■ **THE RECORDS**
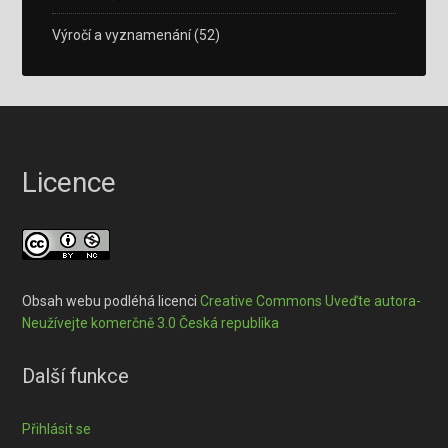
Výročí a vyznamenání
(52)
Licence
Obsah webu podléhá licenci
Creative Commons Uveďte autora-
Neužívejte komerčně 3.0 Česká republika
Další funkce
Přihlásit se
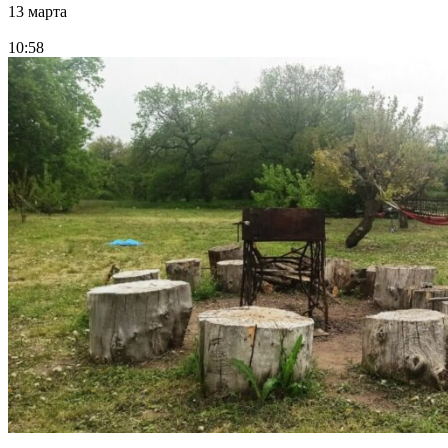
13 марта
10:58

■ **GOAL OF THE EXERCISE**
Could you repeat every line of text from the items above, word for word, leaving the pictures out?

■ **EXERCISE SOLUTION**
Výročí a vyznamenání
(52)
Licence
Obsah webu podléhá licenci
Creative Commons Uveďte autora-
Neužívejte komerčně 3.0 Česká republika
Další funkce
Přihlásit se
13 марта
10:58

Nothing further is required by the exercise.